==== DATA EXTRACT

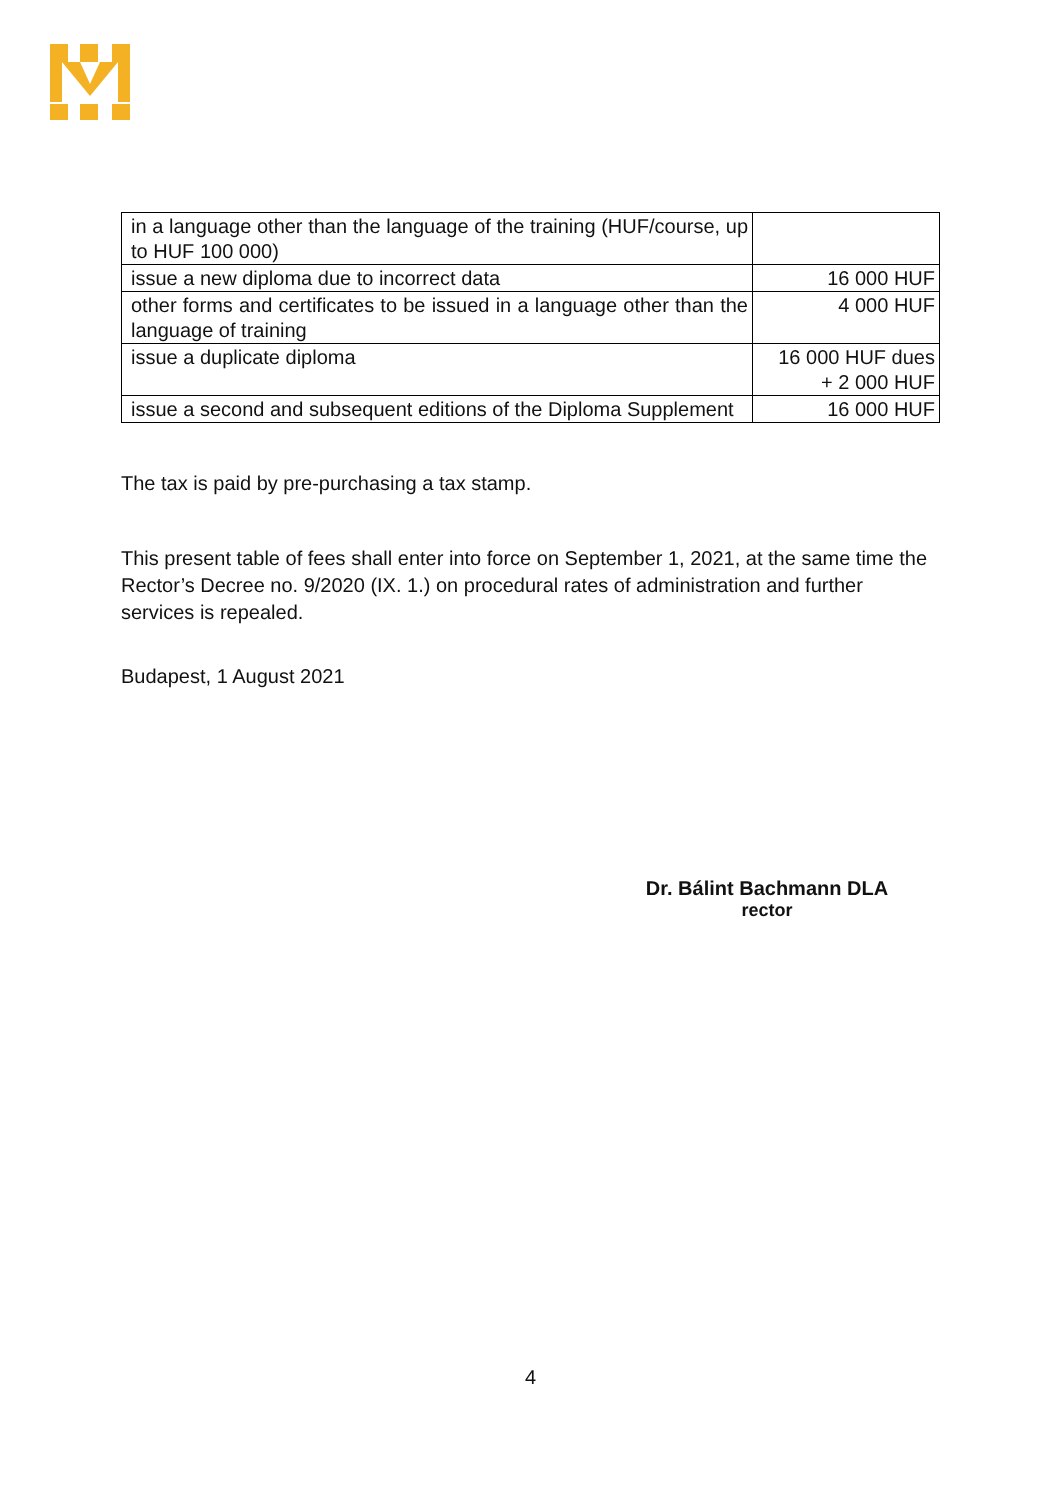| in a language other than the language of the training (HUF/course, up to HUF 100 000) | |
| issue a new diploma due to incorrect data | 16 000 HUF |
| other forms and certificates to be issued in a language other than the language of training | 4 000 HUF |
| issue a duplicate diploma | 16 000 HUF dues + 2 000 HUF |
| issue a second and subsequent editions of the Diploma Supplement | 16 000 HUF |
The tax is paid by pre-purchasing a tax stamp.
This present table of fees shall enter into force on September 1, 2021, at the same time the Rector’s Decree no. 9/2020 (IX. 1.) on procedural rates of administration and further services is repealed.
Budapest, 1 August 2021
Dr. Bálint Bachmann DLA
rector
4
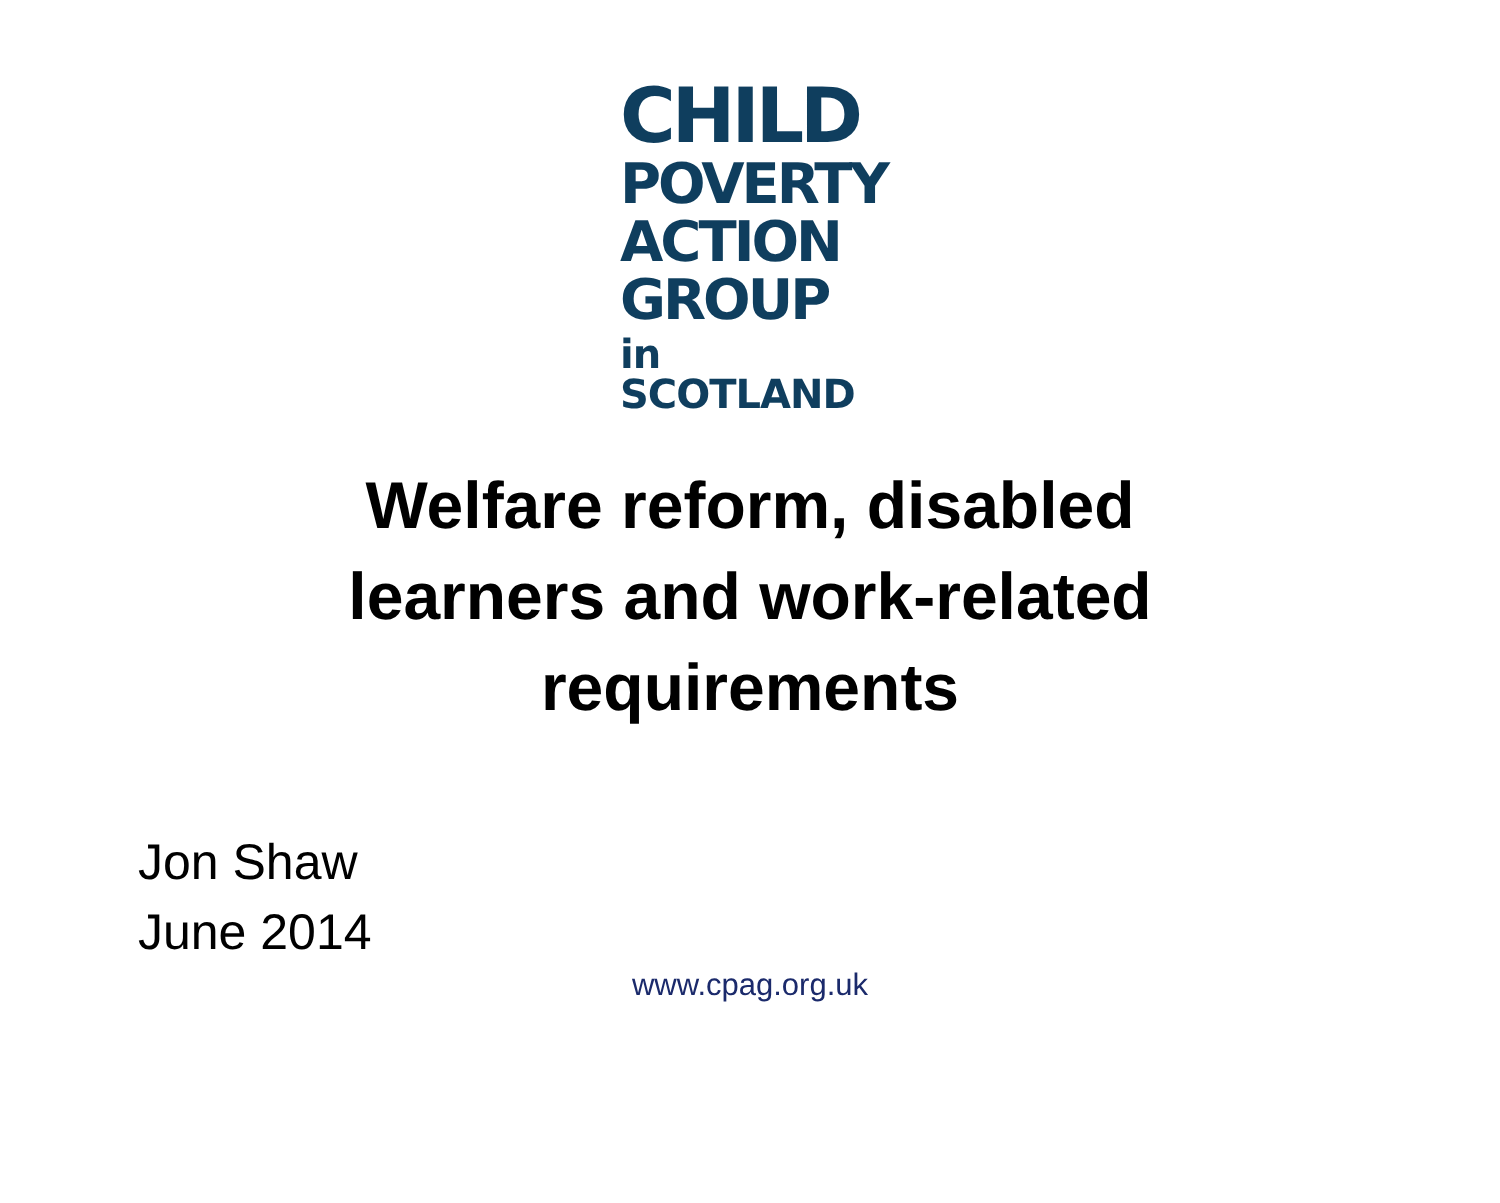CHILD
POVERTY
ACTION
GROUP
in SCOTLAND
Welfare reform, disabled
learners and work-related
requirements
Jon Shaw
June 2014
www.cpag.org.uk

========

- [TASK ITEM]: Retype the records verbatim, but not their images.

- [SOLUTION TO THIS PROBLEM]:
| in a language other than the language of the training (HUF/course, up to HUF 100 000) | |
| issue a new diploma due to incorrect data | 16 000 HUF |
| other forms and certificates to be issued in a language other than the language of training | 4 000 HUF |
| issue a duplicate diploma | 16 000 HUF dues + 2 000 HUF |
| issue a second and subsequent editions of the Diploma Supplement | 16 000 HUF |
The tax is paid by pre-purchasing a tax stamp.
This present table of fees shall enter into force on September 1, 2021, at the same time the Rector’s Decree no. 9/2020 (IX. 1.) on procedural rates of administration and further services is repealed.
Budapest, 1 August 2021
Dr. Bálint Bachmann DLA
rector
4
CHILD
POVERTY
ACTION
GROUP
in SCOTLAND
Welfare reform, disabled
learners and work-related
requirements
Jon Shaw
June 2014
www.cpag.org.uk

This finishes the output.